Iconicity: Definition
(Last Update: 12 January 2001)

See also the entries 'Icon' and 'Iconicity' by Göran Sonneson in Paul Bouissac (ed.) Encyclopedia of Semiotics (Oxford: OUP, 1998), 293-94 and 294-97; and the relevant entries in Winfried Nöth's Handbuch der Semiotik (Stuttgart: J.B. Metzler, 2000): esp. 'Ikon und Ikonizität', 193-98; 'Sprachliche Ikonizität', 329-31; 'Motivation', 340; 'Ikonizität und Konventionalität, 345-46; et passim.

Iconicity as a semiotic notion refers to a natural resemblance or analogy between the form of a sign (‘the signifier’, be it a letter or sound, a word, a structure of words, or even the absence of a sign) and the object or concept (‘the signified’) it refers to in the world or rather in our perception of the world. The similarity between sign and object may be due to common features inherent in both: by direct inspection of the iconic sign we may glean true information about its object. In this case we speak of ‘imagic’ iconicity (as in a portrait or in onomatopoeia, e.g. ‘cuckoo’) and the sign is called an ‘iconic image.’
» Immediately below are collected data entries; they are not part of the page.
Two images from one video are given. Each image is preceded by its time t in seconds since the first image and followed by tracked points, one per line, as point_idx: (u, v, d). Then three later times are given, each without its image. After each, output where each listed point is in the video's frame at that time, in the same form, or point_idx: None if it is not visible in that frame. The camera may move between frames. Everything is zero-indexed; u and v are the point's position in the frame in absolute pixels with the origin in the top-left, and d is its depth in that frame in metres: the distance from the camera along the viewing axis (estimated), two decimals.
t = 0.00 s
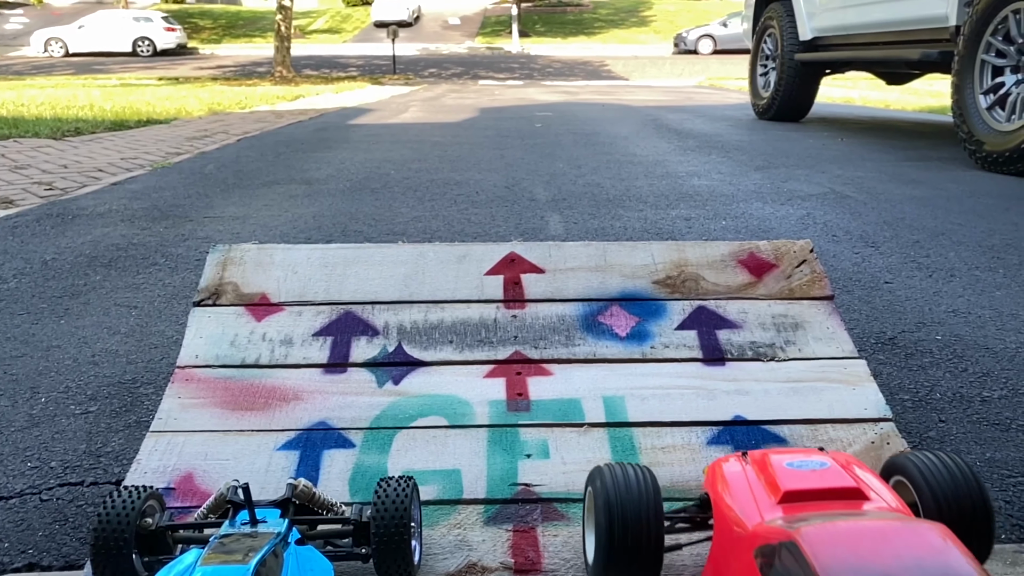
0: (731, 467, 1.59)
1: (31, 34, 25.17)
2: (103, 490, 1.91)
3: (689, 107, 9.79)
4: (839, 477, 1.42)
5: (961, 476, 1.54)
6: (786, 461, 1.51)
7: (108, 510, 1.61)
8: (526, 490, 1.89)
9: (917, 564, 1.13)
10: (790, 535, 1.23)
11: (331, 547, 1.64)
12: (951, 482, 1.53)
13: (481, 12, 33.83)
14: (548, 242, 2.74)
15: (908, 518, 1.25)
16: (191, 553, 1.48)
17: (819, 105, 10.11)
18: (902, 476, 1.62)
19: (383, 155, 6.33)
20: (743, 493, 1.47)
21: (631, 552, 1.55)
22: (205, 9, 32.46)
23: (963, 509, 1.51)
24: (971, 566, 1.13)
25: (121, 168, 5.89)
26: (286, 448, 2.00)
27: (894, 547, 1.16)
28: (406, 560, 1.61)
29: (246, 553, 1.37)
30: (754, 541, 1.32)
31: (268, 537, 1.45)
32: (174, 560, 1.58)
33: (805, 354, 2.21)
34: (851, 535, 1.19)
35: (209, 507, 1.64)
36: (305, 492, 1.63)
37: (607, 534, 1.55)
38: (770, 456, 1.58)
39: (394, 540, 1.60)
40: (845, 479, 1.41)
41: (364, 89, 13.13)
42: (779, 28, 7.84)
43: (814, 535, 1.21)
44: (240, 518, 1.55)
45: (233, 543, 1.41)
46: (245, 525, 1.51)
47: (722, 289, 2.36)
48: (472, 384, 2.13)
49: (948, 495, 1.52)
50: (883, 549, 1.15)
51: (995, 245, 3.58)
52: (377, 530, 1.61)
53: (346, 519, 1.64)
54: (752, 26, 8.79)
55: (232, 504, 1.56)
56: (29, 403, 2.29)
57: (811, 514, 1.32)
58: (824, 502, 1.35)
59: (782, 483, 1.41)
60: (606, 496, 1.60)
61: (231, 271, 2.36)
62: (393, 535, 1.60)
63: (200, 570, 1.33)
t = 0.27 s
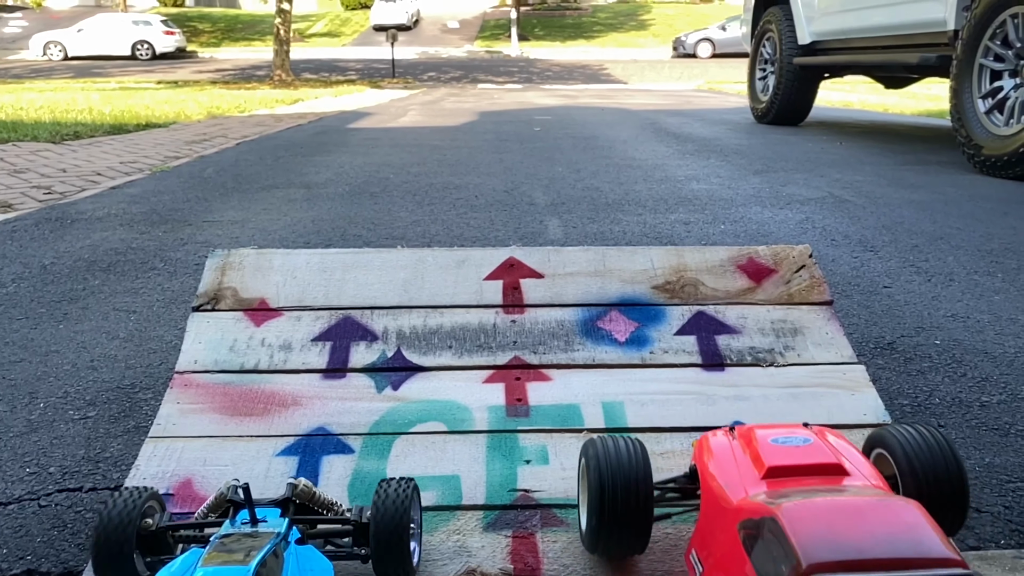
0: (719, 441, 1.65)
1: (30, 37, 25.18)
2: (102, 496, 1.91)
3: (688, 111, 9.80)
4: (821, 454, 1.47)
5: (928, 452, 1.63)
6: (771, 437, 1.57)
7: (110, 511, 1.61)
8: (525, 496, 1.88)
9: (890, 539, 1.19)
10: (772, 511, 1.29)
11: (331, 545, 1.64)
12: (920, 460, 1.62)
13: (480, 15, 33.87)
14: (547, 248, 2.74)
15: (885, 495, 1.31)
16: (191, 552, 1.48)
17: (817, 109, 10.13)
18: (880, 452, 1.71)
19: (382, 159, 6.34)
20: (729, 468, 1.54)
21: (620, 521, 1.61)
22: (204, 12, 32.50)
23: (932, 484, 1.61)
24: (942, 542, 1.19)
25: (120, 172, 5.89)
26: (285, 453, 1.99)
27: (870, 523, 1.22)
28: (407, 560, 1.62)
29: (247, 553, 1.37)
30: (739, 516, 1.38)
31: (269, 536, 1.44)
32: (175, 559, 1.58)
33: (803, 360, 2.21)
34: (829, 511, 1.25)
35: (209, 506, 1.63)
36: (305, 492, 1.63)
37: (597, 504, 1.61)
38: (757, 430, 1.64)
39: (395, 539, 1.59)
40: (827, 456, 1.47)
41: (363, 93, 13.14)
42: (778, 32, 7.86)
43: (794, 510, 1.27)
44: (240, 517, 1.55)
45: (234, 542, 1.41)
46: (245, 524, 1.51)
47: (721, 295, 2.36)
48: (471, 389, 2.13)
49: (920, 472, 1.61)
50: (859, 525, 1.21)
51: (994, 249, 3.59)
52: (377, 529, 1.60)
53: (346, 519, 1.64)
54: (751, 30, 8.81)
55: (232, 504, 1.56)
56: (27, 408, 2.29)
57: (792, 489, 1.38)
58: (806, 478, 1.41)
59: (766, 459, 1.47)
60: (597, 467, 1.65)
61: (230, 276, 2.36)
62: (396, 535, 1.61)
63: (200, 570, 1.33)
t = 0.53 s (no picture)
0: (708, 415, 1.67)
1: (30, 40, 25.23)
2: (101, 500, 1.91)
3: (687, 114, 9.82)
4: (808, 432, 1.49)
5: (919, 428, 1.70)
6: (759, 413, 1.59)
7: (120, 499, 1.62)
8: (524, 501, 1.84)
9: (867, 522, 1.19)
10: (754, 490, 1.30)
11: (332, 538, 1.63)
12: (907, 433, 1.68)
13: (479, 19, 33.93)
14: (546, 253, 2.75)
15: (866, 476, 1.32)
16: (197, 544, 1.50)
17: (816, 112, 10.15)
18: (863, 425, 1.77)
19: (382, 163, 6.35)
20: (717, 443, 1.56)
21: (613, 486, 1.66)
22: (204, 14, 32.52)
23: (915, 457, 1.67)
24: (918, 524, 1.20)
25: (120, 176, 5.89)
26: (284, 459, 1.97)
27: (849, 505, 1.22)
28: (411, 553, 1.60)
29: (252, 544, 1.38)
30: (725, 494, 1.40)
31: (274, 528, 1.46)
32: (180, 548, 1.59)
33: (802, 365, 2.21)
34: (811, 490, 1.26)
35: (217, 499, 1.66)
36: (309, 486, 1.63)
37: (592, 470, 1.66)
38: (746, 404, 1.67)
39: (399, 533, 1.57)
40: (813, 435, 1.48)
41: (363, 96, 13.17)
42: (777, 35, 7.87)
43: (776, 490, 1.27)
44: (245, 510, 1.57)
45: (238, 533, 1.42)
46: (250, 516, 1.52)
47: (720, 300, 2.37)
48: (471, 394, 2.13)
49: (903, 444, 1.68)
50: (838, 507, 1.22)
51: (993, 253, 3.59)
52: (382, 523, 1.59)
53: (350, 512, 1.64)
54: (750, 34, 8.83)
55: (238, 496, 1.57)
56: (27, 412, 2.29)
57: (775, 467, 1.39)
58: (792, 456, 1.42)
59: (753, 436, 1.48)
60: (591, 435, 1.69)
61: (230, 281, 2.37)
62: (397, 529, 1.58)
63: (206, 559, 1.34)
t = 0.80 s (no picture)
0: (697, 390, 1.77)
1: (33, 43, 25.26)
2: (102, 507, 1.91)
3: (688, 118, 9.82)
4: (791, 407, 1.58)
5: (902, 403, 1.81)
6: (746, 388, 1.68)
7: (128, 487, 1.68)
8: (525, 508, 1.82)
9: (843, 489, 1.29)
10: (739, 460, 1.39)
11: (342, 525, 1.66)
12: (890, 407, 1.80)
13: (481, 22, 33.96)
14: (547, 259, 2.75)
15: (843, 447, 1.41)
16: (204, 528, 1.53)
17: (817, 116, 10.15)
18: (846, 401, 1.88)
19: (383, 166, 6.35)
20: (704, 416, 1.65)
21: (604, 457, 1.76)
22: (207, 17, 32.56)
23: (894, 431, 1.78)
24: (891, 492, 1.30)
25: (121, 179, 5.89)
26: (284, 465, 1.95)
27: (827, 474, 1.32)
28: (411, 542, 1.62)
29: (257, 529, 1.41)
30: (711, 463, 1.50)
31: (279, 513, 1.49)
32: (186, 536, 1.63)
33: (804, 372, 2.21)
34: (791, 461, 1.35)
35: (223, 488, 1.70)
36: (314, 476, 1.65)
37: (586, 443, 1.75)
38: (733, 380, 1.76)
39: (400, 522, 1.59)
40: (796, 409, 1.57)
41: (364, 99, 13.18)
42: (778, 39, 7.87)
43: (759, 461, 1.37)
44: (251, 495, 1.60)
45: (244, 519, 1.45)
46: (256, 502, 1.55)
47: (722, 306, 2.36)
48: (471, 401, 2.13)
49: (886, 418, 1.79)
50: (817, 476, 1.32)
51: (994, 259, 3.59)
52: (386, 512, 1.61)
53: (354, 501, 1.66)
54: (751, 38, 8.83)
55: (245, 485, 1.60)
56: (27, 417, 2.29)
57: (759, 439, 1.48)
58: (774, 429, 1.52)
59: (739, 410, 1.57)
60: (586, 409, 1.78)
61: (231, 286, 2.36)
62: (397, 518, 1.60)
63: (211, 544, 1.37)
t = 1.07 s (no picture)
0: (686, 365, 1.90)
1: (34, 47, 25.30)
2: (100, 514, 1.90)
3: (689, 122, 9.83)
4: (772, 381, 1.72)
5: (884, 375, 1.93)
6: (731, 363, 1.81)
7: (141, 472, 1.72)
8: (524, 518, 1.82)
9: (819, 459, 1.43)
10: (723, 433, 1.53)
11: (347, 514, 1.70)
12: (874, 378, 1.92)
13: (481, 26, 33.99)
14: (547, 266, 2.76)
15: (821, 420, 1.55)
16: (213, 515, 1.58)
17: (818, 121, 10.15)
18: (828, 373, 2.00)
19: (383, 171, 6.35)
20: (691, 388, 1.79)
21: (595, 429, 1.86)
22: (208, 21, 32.60)
23: (875, 401, 1.91)
24: (862, 461, 1.44)
25: (122, 183, 5.90)
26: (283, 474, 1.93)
27: (804, 445, 1.46)
28: (413, 525, 1.66)
29: (263, 513, 1.45)
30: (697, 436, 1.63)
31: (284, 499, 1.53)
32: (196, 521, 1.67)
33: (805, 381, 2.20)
34: (772, 433, 1.49)
35: (230, 475, 1.73)
36: (319, 462, 1.69)
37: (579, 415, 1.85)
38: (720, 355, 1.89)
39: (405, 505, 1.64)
40: (777, 384, 1.70)
41: (365, 103, 13.19)
42: (778, 45, 7.88)
43: (741, 433, 1.50)
44: (258, 484, 1.64)
45: (250, 503, 1.49)
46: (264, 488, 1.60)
47: (722, 314, 2.37)
48: (470, 409, 2.12)
49: (870, 388, 1.91)
50: (795, 448, 1.45)
51: (994, 265, 3.58)
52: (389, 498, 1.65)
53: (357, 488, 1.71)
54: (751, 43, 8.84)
55: (251, 472, 1.65)
56: (26, 424, 2.29)
57: (743, 412, 1.62)
58: (757, 402, 1.65)
59: (725, 384, 1.70)
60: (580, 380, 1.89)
61: (231, 294, 2.37)
62: (400, 504, 1.65)
63: (218, 527, 1.41)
When we have a plurality of signs, the analogy may be more abstract: we then have to do with diagrammatic iconicity which is based on a relationship between signs that mirrors a similar relation between objects or actions (e.g. a temporal sequence of actions is reflected in the sequence of the three verbs in Caesar’s dictum “veni, vidi, vici”): in this instance, the sign (here the syntactic structure of three verbs) is an ‘iconic diagram.’ Obviously, it is primarily diagrammatic iconicity that is of great relevance to language and literary texts.
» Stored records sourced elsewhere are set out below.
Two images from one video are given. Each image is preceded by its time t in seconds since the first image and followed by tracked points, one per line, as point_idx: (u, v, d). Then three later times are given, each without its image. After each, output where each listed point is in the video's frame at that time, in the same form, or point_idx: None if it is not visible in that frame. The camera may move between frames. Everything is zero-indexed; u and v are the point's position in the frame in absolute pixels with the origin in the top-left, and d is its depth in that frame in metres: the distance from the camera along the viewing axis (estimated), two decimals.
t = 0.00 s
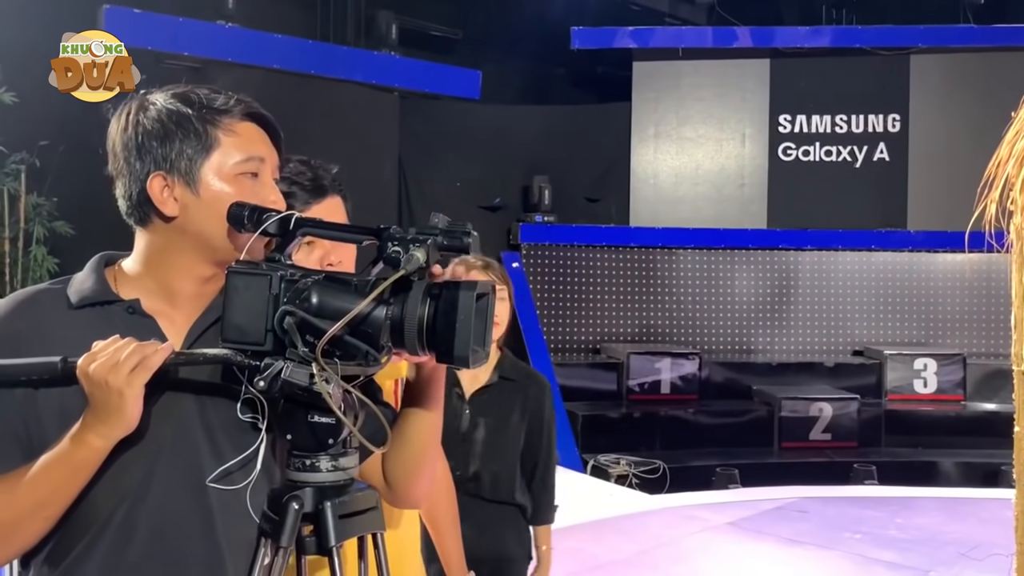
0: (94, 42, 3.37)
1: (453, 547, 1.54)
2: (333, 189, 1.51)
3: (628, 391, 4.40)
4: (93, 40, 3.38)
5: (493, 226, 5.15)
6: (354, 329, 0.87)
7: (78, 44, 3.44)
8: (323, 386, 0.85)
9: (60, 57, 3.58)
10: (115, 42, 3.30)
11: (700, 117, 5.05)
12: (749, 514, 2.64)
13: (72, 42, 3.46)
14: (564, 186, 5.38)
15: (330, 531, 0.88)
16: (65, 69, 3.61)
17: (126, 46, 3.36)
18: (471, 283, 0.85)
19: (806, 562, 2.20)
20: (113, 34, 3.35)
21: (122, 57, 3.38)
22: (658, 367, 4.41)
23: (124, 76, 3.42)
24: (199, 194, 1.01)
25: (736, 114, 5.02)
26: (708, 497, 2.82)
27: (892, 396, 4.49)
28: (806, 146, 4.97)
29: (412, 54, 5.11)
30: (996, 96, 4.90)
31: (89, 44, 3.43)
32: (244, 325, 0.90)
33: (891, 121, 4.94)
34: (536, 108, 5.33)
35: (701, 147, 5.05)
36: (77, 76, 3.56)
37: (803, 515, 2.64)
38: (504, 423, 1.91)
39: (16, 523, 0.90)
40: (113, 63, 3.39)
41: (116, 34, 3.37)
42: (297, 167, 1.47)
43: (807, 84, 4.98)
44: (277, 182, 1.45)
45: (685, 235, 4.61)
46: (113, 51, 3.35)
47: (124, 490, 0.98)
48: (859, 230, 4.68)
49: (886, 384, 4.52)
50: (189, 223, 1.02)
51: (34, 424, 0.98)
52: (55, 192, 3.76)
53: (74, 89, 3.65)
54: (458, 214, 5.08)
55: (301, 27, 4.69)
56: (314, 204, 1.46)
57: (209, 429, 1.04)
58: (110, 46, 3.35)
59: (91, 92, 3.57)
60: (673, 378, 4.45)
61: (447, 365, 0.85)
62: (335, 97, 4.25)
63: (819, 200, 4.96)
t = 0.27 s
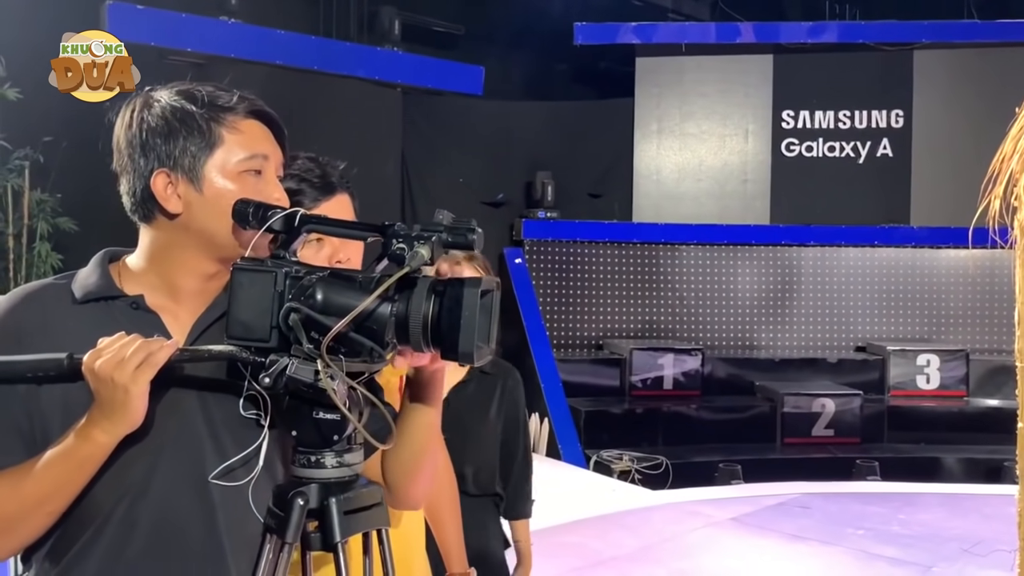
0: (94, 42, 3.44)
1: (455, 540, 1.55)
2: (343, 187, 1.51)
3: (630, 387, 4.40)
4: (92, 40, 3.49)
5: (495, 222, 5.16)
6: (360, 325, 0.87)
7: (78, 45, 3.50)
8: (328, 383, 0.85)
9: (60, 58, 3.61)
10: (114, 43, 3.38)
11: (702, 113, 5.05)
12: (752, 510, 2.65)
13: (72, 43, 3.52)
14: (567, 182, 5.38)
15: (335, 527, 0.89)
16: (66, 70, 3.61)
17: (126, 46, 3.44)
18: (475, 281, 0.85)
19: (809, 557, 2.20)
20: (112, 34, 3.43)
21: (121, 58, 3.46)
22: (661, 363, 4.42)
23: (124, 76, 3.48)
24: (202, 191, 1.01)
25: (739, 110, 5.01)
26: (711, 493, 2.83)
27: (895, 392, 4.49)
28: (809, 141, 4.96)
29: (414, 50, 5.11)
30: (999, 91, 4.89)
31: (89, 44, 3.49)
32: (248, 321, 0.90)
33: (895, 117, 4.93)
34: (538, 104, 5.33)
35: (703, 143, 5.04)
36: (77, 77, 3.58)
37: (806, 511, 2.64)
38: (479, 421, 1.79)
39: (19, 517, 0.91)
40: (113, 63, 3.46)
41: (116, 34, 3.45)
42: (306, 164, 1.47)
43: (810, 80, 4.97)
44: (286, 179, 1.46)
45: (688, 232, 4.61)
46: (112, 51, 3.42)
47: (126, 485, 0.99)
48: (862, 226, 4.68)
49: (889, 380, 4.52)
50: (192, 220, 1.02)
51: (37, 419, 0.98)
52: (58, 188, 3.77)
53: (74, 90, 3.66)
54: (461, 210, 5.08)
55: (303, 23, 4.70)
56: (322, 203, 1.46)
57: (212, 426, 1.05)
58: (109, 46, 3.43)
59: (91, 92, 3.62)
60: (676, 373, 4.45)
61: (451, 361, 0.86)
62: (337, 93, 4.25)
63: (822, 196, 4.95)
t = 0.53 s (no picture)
0: (94, 42, 3.61)
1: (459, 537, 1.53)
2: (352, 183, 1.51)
3: (632, 383, 4.42)
4: (91, 39, 3.67)
5: (498, 218, 5.16)
6: (365, 321, 0.87)
7: (78, 44, 3.65)
8: (333, 377, 0.86)
9: (60, 58, 3.68)
10: (115, 42, 3.57)
11: (705, 109, 5.05)
12: (754, 506, 2.65)
13: (71, 43, 3.66)
14: (569, 178, 5.38)
15: (340, 522, 0.89)
16: (66, 69, 3.68)
17: (125, 46, 3.57)
18: (480, 277, 0.85)
19: (811, 554, 2.20)
20: (112, 35, 3.60)
21: (122, 57, 3.54)
22: (663, 360, 4.43)
23: (123, 75, 3.56)
24: (200, 187, 1.01)
25: (741, 106, 5.01)
26: (714, 489, 2.83)
27: (897, 389, 4.49)
28: (813, 138, 4.95)
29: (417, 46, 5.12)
30: (1003, 88, 4.88)
31: (89, 45, 3.64)
32: (254, 317, 0.90)
33: (898, 113, 4.92)
34: (540, 100, 5.33)
35: (706, 139, 5.04)
36: (77, 77, 3.66)
37: (809, 508, 2.64)
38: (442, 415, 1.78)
39: (23, 511, 0.91)
40: (112, 63, 3.55)
41: (116, 35, 3.62)
42: (315, 160, 1.48)
43: (813, 76, 4.96)
44: (294, 175, 1.46)
45: (690, 227, 4.60)
46: (112, 51, 3.55)
47: (128, 481, 0.99)
48: (864, 222, 4.67)
49: (891, 377, 4.52)
50: (191, 216, 1.02)
51: (40, 414, 0.99)
52: (61, 184, 3.77)
53: (75, 90, 3.72)
54: (464, 206, 5.09)
55: (305, 20, 4.72)
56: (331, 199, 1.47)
57: (214, 422, 1.05)
58: (109, 47, 3.58)
59: (91, 93, 3.68)
60: (679, 370, 4.46)
61: (456, 357, 0.85)
62: (338, 90, 4.26)
63: (825, 192, 4.95)
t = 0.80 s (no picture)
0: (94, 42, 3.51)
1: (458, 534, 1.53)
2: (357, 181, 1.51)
3: (632, 382, 4.43)
4: (91, 40, 3.55)
5: (498, 217, 5.16)
6: (365, 320, 0.88)
7: (77, 45, 3.54)
8: (334, 376, 0.85)
9: (60, 57, 3.63)
10: (114, 43, 3.52)
11: (706, 109, 5.04)
12: (754, 505, 2.65)
13: (71, 43, 3.56)
14: (570, 177, 5.37)
15: (341, 520, 0.89)
16: (66, 69, 3.63)
17: (125, 46, 3.51)
18: (481, 275, 0.85)
19: (811, 553, 2.20)
20: (112, 35, 3.51)
21: (123, 59, 3.51)
22: (663, 359, 4.43)
23: (124, 76, 3.52)
24: (200, 183, 1.01)
25: (742, 106, 5.00)
26: (714, 488, 2.83)
27: (897, 388, 4.49)
28: (813, 137, 4.95)
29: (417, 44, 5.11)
30: (1004, 88, 4.87)
31: (89, 44, 3.56)
32: (255, 314, 0.90)
33: (899, 113, 4.92)
34: (541, 99, 5.33)
35: (707, 138, 5.04)
36: (78, 77, 3.61)
37: (808, 507, 2.65)
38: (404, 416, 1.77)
39: (23, 508, 0.91)
40: (112, 63, 3.52)
41: (115, 35, 3.53)
42: (321, 158, 1.48)
43: (815, 76, 4.96)
44: (300, 173, 1.47)
45: (690, 227, 4.60)
46: (112, 51, 3.52)
47: (125, 479, 0.99)
48: (865, 222, 4.67)
49: (891, 376, 4.52)
50: (191, 213, 1.02)
51: (39, 412, 0.99)
52: (62, 182, 3.77)
53: (75, 89, 3.68)
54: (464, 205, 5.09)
55: (306, 19, 4.71)
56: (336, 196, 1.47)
57: (213, 419, 1.05)
58: (110, 47, 3.51)
59: (91, 92, 3.64)
60: (678, 369, 4.46)
61: (457, 356, 0.85)
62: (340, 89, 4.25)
63: (826, 192, 4.95)
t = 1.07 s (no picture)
0: (94, 42, 3.53)
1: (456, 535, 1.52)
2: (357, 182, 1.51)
3: (631, 384, 4.43)
4: (91, 39, 3.58)
5: (497, 219, 5.16)
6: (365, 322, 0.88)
7: (78, 45, 3.56)
8: (335, 378, 0.86)
9: (60, 57, 3.64)
10: (115, 43, 3.54)
11: (705, 111, 5.05)
12: (753, 508, 2.65)
13: (71, 43, 3.57)
14: (569, 179, 5.38)
15: (342, 523, 0.89)
16: (66, 69, 3.64)
17: (125, 46, 3.53)
18: (482, 277, 0.85)
19: (809, 556, 2.20)
20: (112, 35, 3.54)
21: (122, 58, 3.52)
22: (663, 361, 4.43)
23: (124, 76, 3.54)
24: (200, 184, 1.02)
25: (742, 108, 5.01)
26: (713, 491, 2.83)
27: (896, 392, 4.49)
28: (813, 140, 4.95)
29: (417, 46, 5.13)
30: (1003, 90, 4.87)
31: (89, 44, 3.57)
32: (256, 316, 0.90)
33: (898, 116, 4.92)
34: (540, 100, 5.33)
35: (706, 141, 5.04)
36: (78, 77, 3.61)
37: (807, 510, 2.64)
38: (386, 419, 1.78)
39: (23, 510, 0.91)
40: (112, 63, 3.53)
41: (116, 35, 3.56)
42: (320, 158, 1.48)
43: (814, 79, 4.96)
44: (300, 174, 1.47)
45: (690, 229, 4.60)
46: (112, 51, 3.53)
47: (123, 481, 0.99)
48: (863, 225, 4.67)
49: (890, 379, 4.52)
50: (190, 214, 1.02)
51: (37, 413, 0.99)
52: (62, 182, 3.78)
53: (75, 89, 3.69)
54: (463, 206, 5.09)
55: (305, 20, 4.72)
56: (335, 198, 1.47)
57: (211, 421, 1.05)
58: (109, 46, 3.53)
59: (91, 92, 3.65)
60: (678, 371, 4.45)
61: (457, 357, 0.86)
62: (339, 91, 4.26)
63: (825, 195, 4.95)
Both imagic and diagrammatic iconicity are not clean-cut categories but form a continuum on which the iconic instances run from almost perfect mirroring (i.e. a semiotic relationship that is virtually independent of any individual language) to a relationship that becomes more and more suggestive and also more and more language-dependent.

A similar continuum informs the categories of what has been termed primary diagrammatic iconicity and second degree diagrammatic iconicity. In the first there is still some language independent (semiotic) relation present, e.g. temporal order – as in the “veni, vidi, vici”-example. In the second category, the semiotic relation has become marginal and it is the linguistic relation between the forms used that suggests a similar relation between the concepts it refer to. Thus in the “veni, vidi, vici”-example above, the formal similarity of the three verbs iconically also reflects a similarity of the three actions referred to. For this formal concordance additionally emphasises the ease with which Caesar’s conquest took place: each verb consists of two syllables, each syllable (formed by a consonant and vowel) is of the same length and each starts with the same consonant (v). This type of second-degree iconicity plays a role in folk etymology, in word formation, in sound-symbolism, and it is used to great effect in poetry.

Contrary to the Saussurean idea that language is fundamentally if not exclusively arbitrary (or in semiotic terms, ‘symbolic’), considerable linguistic research in the twentieth century has shown that iconicity operates at every level of language (phonology, morphology, syntax) and in practically every known language. Recent literary criticism has confirmed that iconicity is also pervasive in the literary text, from its prosody and rhyme, its lineation, stanzaic ordering, its textual and narrative structure to its typographic layout on the page.

Quite generally, it is important to realise that the perception of iconicity in language and literary texts is semantically motivated. Hence, the interpretative process must always move from meaning to form and never the other way round. Thus, the perception of iconic features in language and literature depends on an interpreter who is capable of connecting meaning with its formal expression. What is true of all signs is also true of an iconic sign: it is not self-explanatory.